Air India nailed the record of having the first ever flight to flown over the Pacific Ocean from Delhi to San Francisco. It altered the direction of travel from crossing to the Atlantic to the Pacific. It is now considered as the "World's Longest Nonstop Flight" covering 15,300 kilometers in 14.5 hours which is nearly 1,400km longer than the Atlantic direction.

One of the pilot said, "The aircraft took off from Delhi at 4am on Sunday (October 16) morning. We were in that date until Japan. After that, we crossed the International Date Line and were in October 15. By the time we landed in San Francisco, it was 6:30am on October 16."

The successful flight was operated by Captains Rajneesh Sharma, Gautam Verma, MA Khan and SM Palekar. Ten cabin crew members also participated in completing the victory.

A senior official explained in a report of Times of India how they circumnavigated the globe to covet the title, "The Earth rotates from west to east, and winds flow in that direction too. Flying west means facing strong headwinds (that decreases an aircraft's actual ground speed), and flying east means getting strong tailwinds, which does the opposite. While taking the (western) Atlantic route to SFO, we usually face headwinds of 24kmph. This means that if our aircraft is doing 800kmph, its actual ground speed is 776kmph. Taking the (eastern) Pacific route will mean getting tailwinds of 138kmph, which make the aircraft have an actual ground speed of 938kmph."

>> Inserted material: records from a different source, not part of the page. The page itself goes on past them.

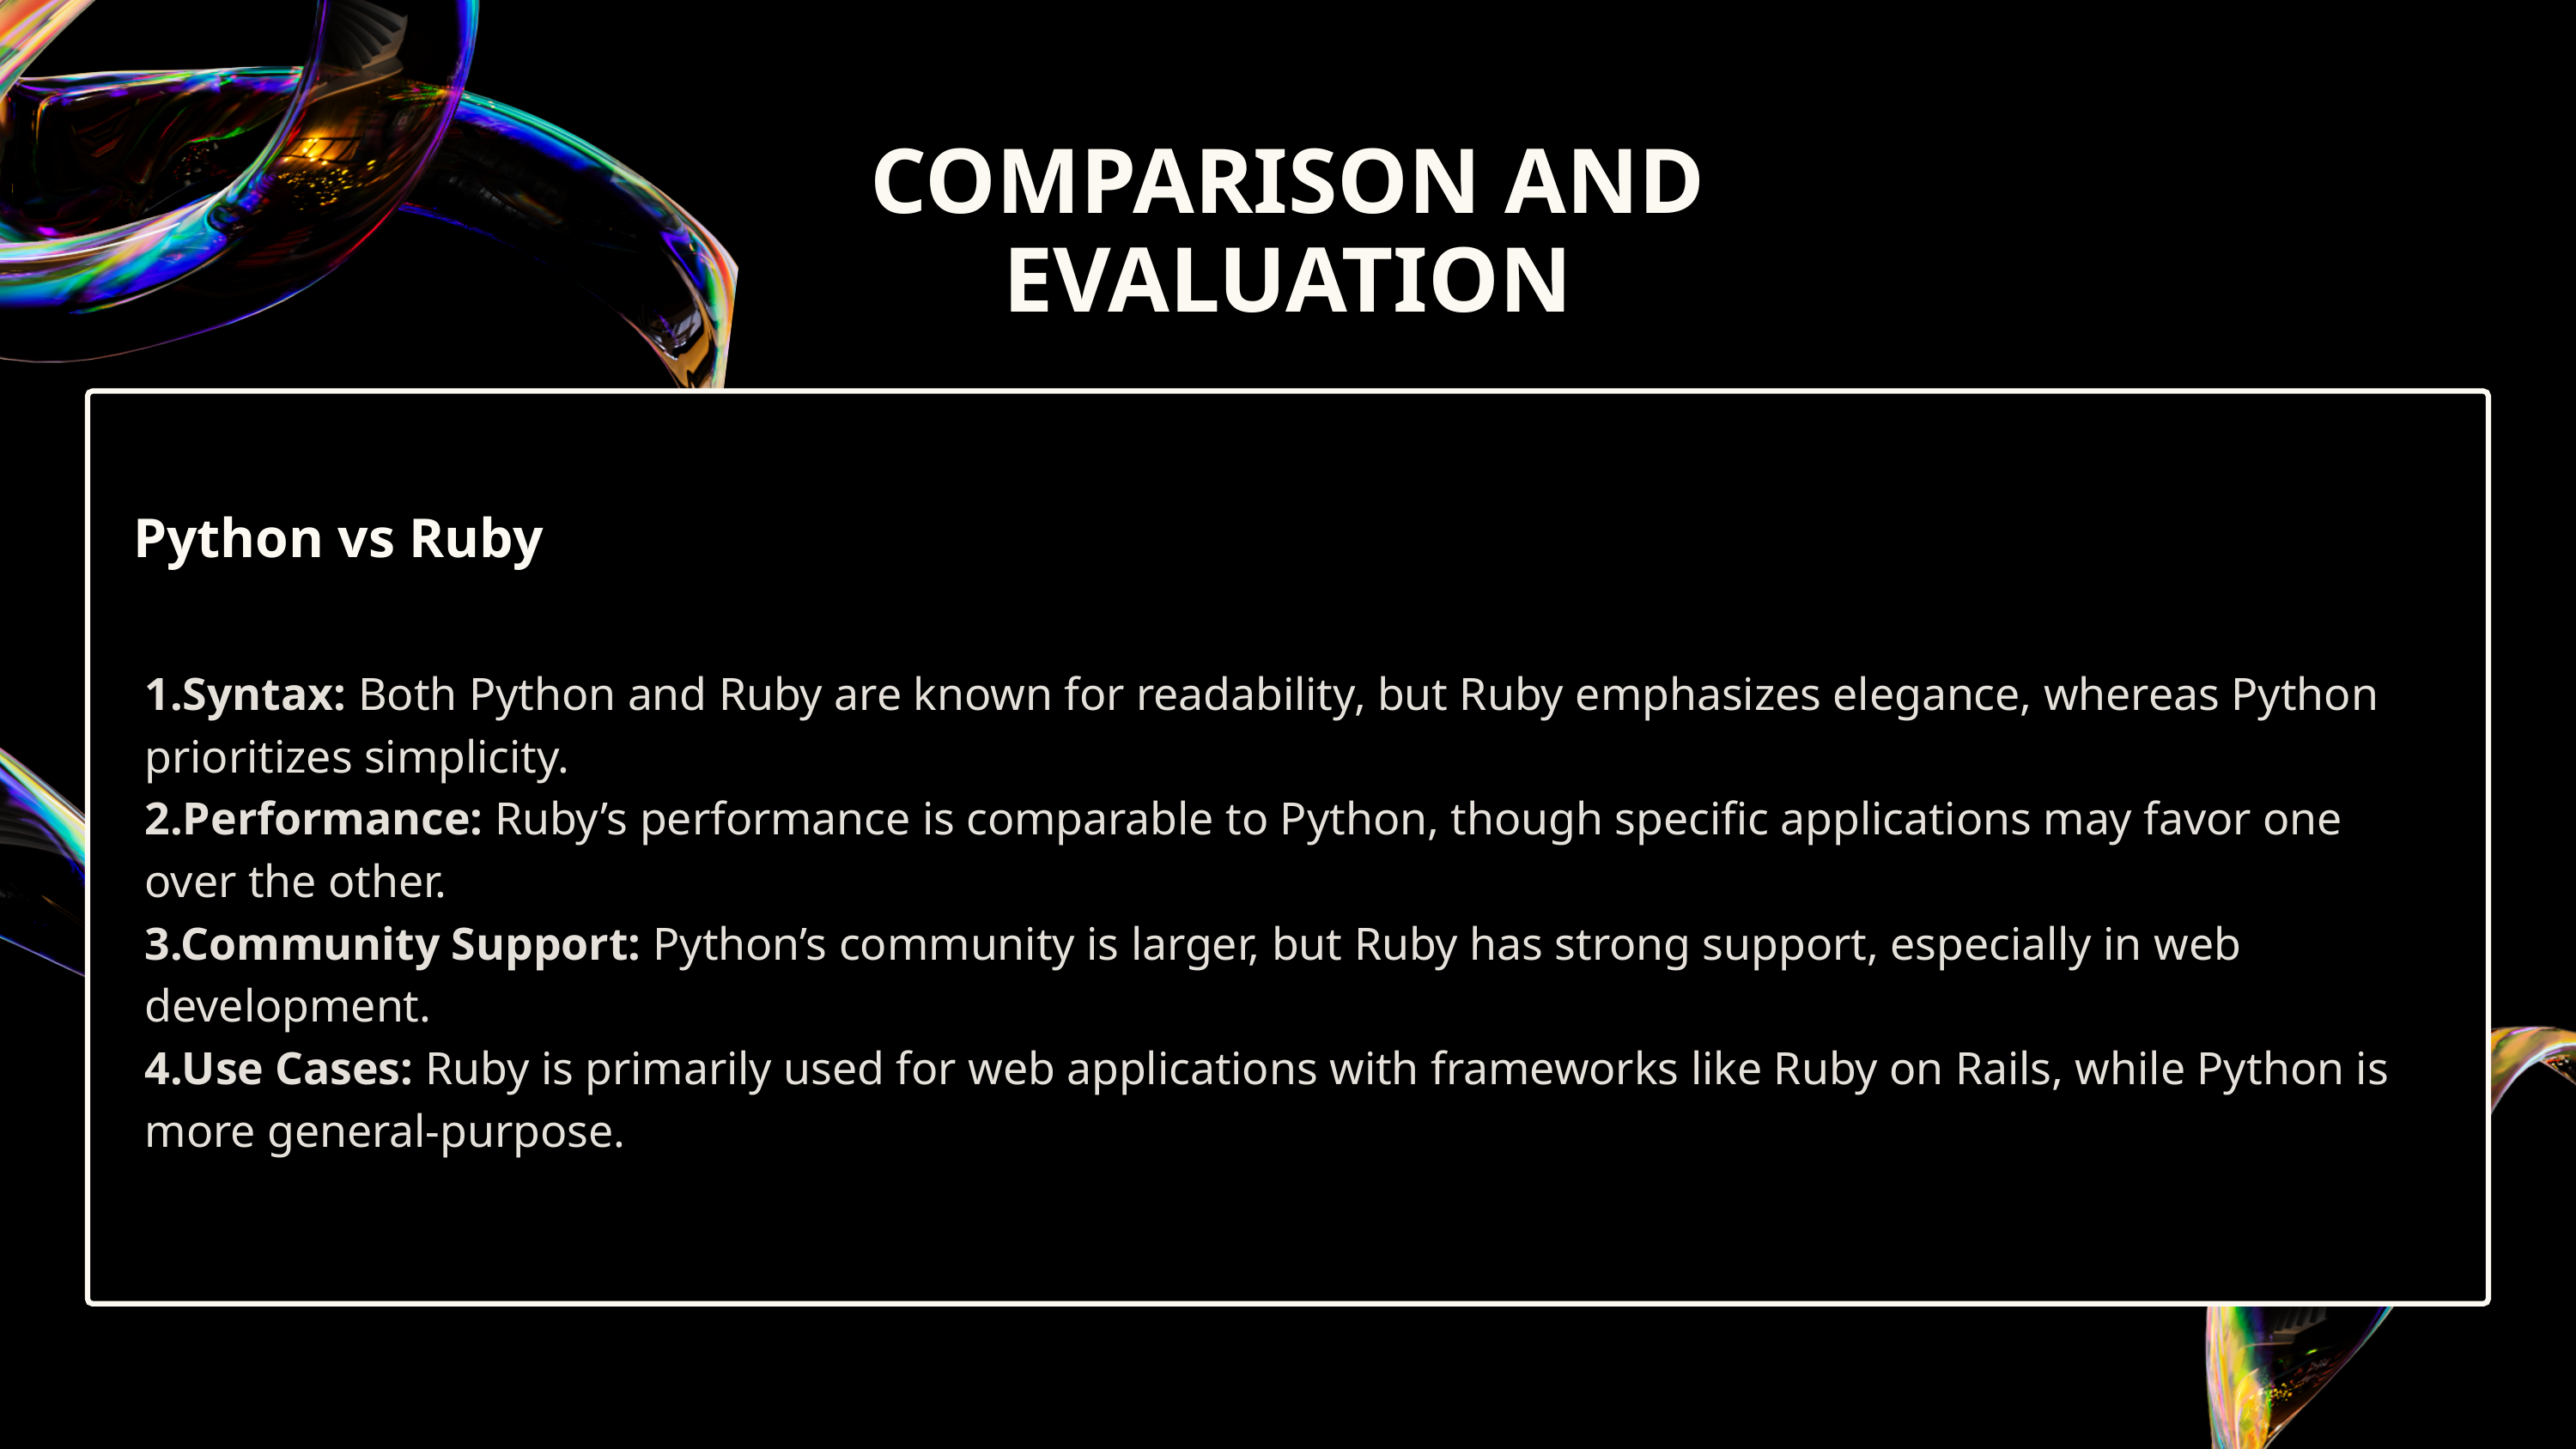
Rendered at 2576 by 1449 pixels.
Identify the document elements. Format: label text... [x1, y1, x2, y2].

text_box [87, 391, 2489, 1304]
text_box [2165, 1016, 2576, 1449]
text_box COMPARISON AND EVALUATION [637, 132, 1939, 388]
text_box [0, 0, 771, 984]
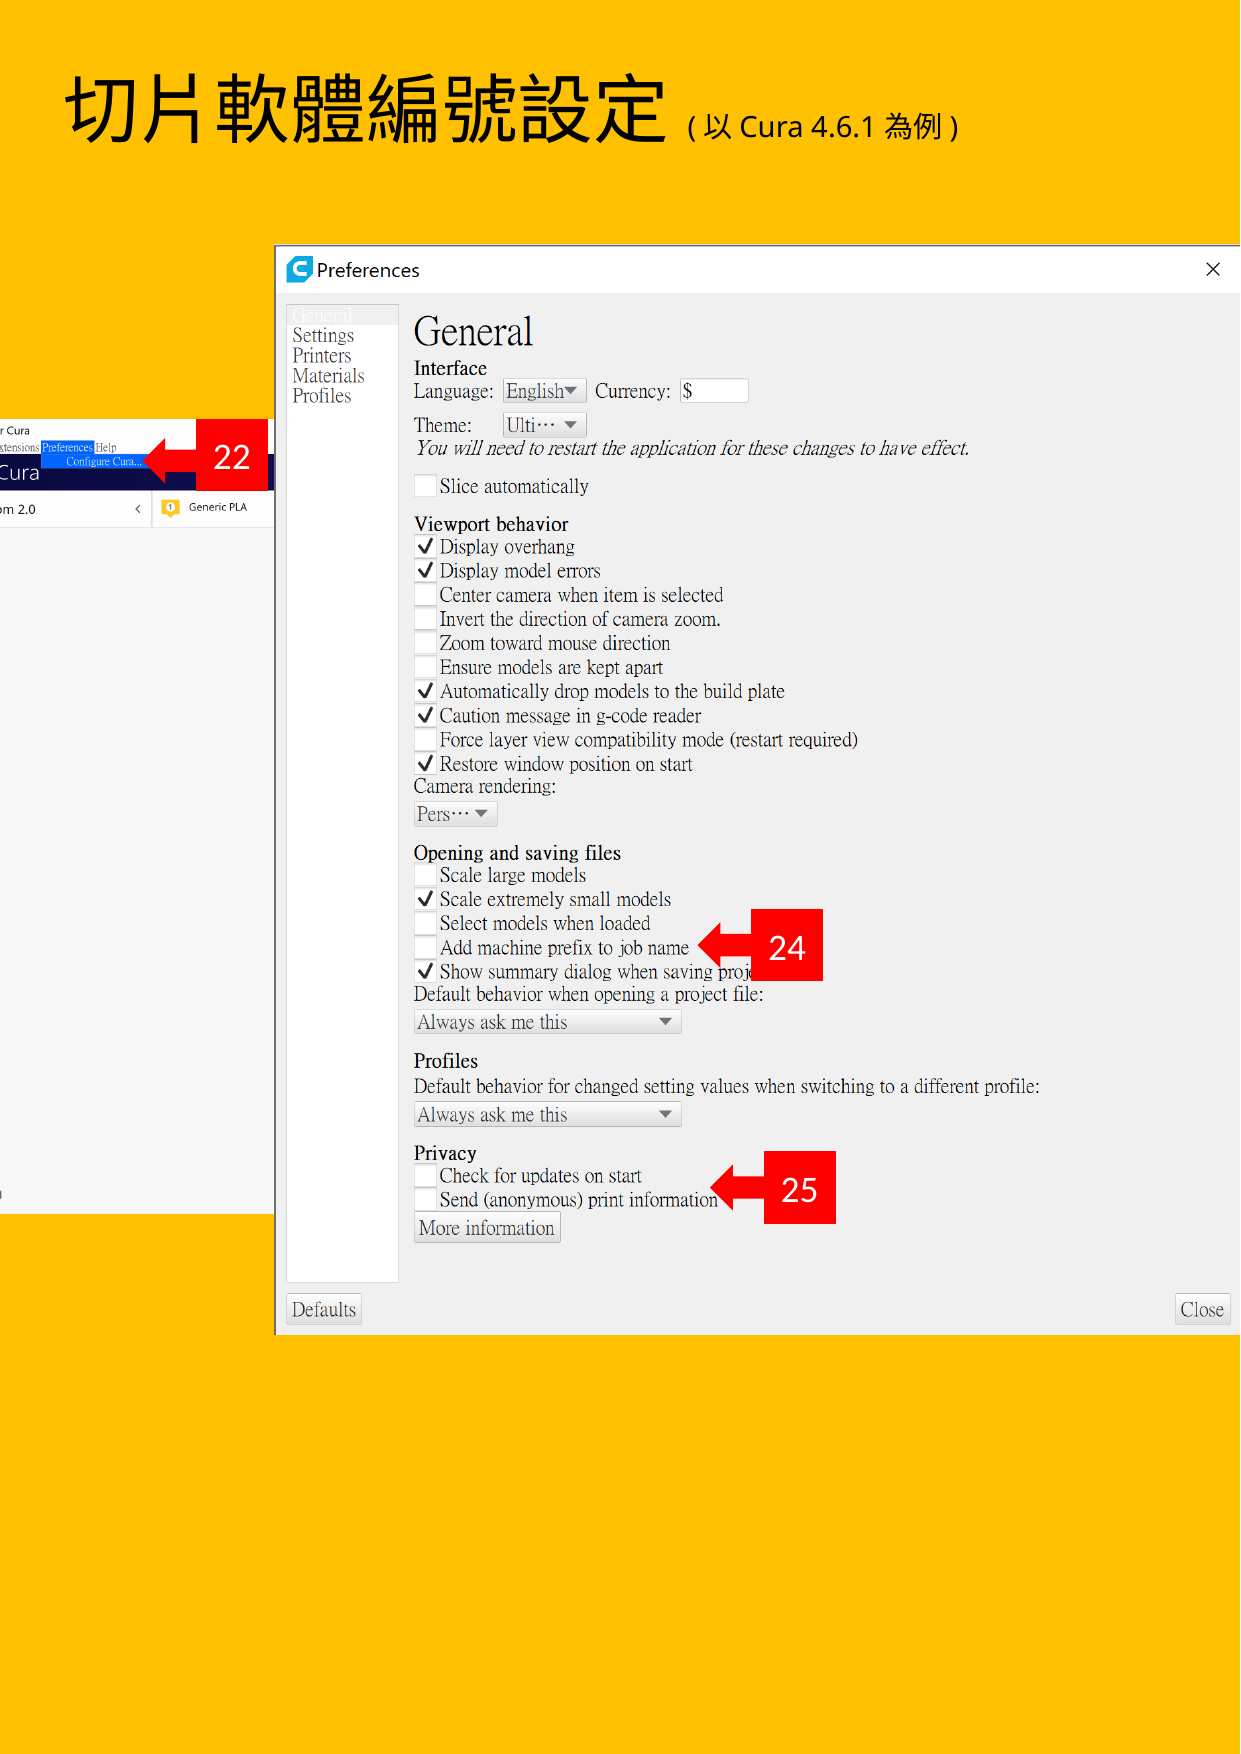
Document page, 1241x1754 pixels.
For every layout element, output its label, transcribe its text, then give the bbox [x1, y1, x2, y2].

title 切片軟體編號設定(以Cura 4.6.1為例) [48, 39, 1118, 186]
picture [0, 244, 1241, 1335]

In Air India's Twitter account, Captain Rajneesh Sharma said that the route saved about 13 tons of fuel.

The former world's longest flight holder is Emirates' Dubai-Auckland. An Airbus 380, the world's largest passenger plane, left Dubai and landed in Auckland after navigating 14,200 kilometers.

Singapore also plans to compete, with a direct flight to New York, but the proposal will take at least two more years to materialize.